Top of Input records

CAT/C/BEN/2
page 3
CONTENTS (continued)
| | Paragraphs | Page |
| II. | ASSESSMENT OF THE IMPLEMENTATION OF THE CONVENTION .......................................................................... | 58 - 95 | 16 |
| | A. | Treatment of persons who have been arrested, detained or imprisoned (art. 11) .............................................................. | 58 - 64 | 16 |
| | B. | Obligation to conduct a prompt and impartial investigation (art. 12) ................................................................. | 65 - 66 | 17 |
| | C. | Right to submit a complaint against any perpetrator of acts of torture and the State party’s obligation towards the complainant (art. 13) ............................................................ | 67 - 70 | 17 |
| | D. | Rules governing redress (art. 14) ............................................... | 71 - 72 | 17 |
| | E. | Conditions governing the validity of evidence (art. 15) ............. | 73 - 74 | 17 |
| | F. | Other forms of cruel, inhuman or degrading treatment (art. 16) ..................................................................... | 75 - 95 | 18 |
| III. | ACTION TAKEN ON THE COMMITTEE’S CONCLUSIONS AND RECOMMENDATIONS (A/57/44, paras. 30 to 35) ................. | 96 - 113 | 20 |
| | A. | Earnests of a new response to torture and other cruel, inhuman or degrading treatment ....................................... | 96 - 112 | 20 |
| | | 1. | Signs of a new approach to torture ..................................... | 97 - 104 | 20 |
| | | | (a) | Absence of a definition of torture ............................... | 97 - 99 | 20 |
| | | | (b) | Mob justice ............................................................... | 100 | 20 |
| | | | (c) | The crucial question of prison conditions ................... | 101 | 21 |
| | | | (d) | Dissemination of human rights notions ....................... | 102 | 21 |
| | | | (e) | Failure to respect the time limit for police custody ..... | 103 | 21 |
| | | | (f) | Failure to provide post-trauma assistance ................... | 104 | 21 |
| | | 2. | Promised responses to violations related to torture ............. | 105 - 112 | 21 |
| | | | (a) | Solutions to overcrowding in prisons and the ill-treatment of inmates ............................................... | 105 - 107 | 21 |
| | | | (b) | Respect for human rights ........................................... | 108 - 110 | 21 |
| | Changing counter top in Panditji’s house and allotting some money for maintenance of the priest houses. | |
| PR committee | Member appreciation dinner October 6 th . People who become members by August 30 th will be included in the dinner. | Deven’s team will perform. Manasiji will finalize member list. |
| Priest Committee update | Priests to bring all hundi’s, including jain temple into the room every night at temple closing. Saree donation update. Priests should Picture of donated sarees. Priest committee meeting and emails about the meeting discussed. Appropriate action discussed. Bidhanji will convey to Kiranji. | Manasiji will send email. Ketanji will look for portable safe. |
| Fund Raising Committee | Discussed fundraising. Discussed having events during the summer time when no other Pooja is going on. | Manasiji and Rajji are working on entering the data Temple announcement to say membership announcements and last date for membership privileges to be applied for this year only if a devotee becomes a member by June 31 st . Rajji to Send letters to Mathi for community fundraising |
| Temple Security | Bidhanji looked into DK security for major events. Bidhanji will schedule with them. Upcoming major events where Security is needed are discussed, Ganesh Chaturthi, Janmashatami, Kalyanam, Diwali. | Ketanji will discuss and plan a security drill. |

Bottom of Input records

Task brief: All of the material must be reproduced exactly.

Expected answer:
CAT/C/BEN/2
page 3
CONTENTS (continued)
| | Paragraphs | Page |
| II. | ASSESSMENT OF THE IMPLEMENTATION OF THE CONVENTION .......................................................................... | 58 - 95 | 16 |
| | A. | Treatment of persons who have been arrested, detained or imprisoned (art. 11) .............................................................. | 58 - 64 | 16 |
| | B. | Obligation to conduct a prompt and impartial investigation (art. 12) ................................................................. | 65 - 66 | 17 |
| | C. | Right to submit a complaint against any perpetrator of acts of torture and the State party’s obligation towards the complainant (art. 13) ............................................................ | 67 - 70 | 17 |
| | D. | Rules governing redress (art. 14) ............................................... | 71 - 72 | 17 |
| | E. | Conditions governing the validity of evidence (art. 15) ............. | 73 - 74 | 17 |
| | F. | Other forms of cruel, inhuman or degrading treatment (art. 16) ..................................................................... | 75 - 95 | 18 |
| III. | ACTION TAKEN ON THE COMMITTEE’S CONCLUSIONS AND RECOMMENDATIONS (A/57/44, paras. 30 to 35) ................. | 96 - 113 | 20 |
| | A. | Earnests of a new response to torture and other cruel, inhuman or degrading treatment ....................................... | 96 - 112 | 20 |
| | | 1. | Signs of a new approach to torture ..................................... | 97 - 104 | 20 |
| | | | (a) | Absence of a definition of torture ............................... | 97 - 99 | 20 |
| | | | (b) | Mob justice ............................................................... | 100 | 20 |
| | | | (c) | The crucial question of prison conditions ................... | 101 | 21 |
| | | | (d) | Dissemination of human rights notions ....................... | 102 | 21 |
| | | | (e) | Failure to respect the time limit for police custody ..... | 103 | 21 |
| | | | (f) | Failure to provide post-trauma assistance ................... | 104 | 21 |
| | | 2. | Promised responses to violations related to torture ............. | 105 - 112 | 21 |
| | | | (a) | Solutions to overcrowding in prisons and the ill-treatment of inmates ............................................... | 105 - 107 | 21 |
| | | | (b) | Respect for human rights ........................................... | 108 - 110 | 21 |
| | Changing counter top in Panditji’s house and allotting some money for maintenance of the priest houses. | |
| PR committee | Member appreciation dinner October 6 th . People who become members by August 30 th will be included in the dinner. | Deven’s team will perform. Manasiji will finalize member list. |
| Priest Committee update | Priests to bring all hundi’s, including jain temple into the room every night at temple closing. Saree donation update. Priests should Picture of donated sarees. Priest committee meeting and emails about the meeting discussed. Appropriate action discussed. Bidhanji will convey to Kiranji. | Manasiji will send email. Ketanji will look for portable safe. |
| Fund Raising Committee | Discussed fundraising. Discussed having events during the summer time when no other Pooja is going on. | Manasiji and Rajji are working on entering the data Temple announcement to say membership announcements and last date for membership privileges to be applied for this year only if a devotee becomes a member by June 31 st . Rajji to Send letters to Mathi for community fundraising |
| Temple Security | Bidhanji looked into DK security for major events. Bidhanji will schedule with them. Upcoming major events where Security is needed are discussed, Ganesh Chaturthi, Janmashatami, Kalyanam, Diwali. | Ketanji will discuss and plan a security drill. |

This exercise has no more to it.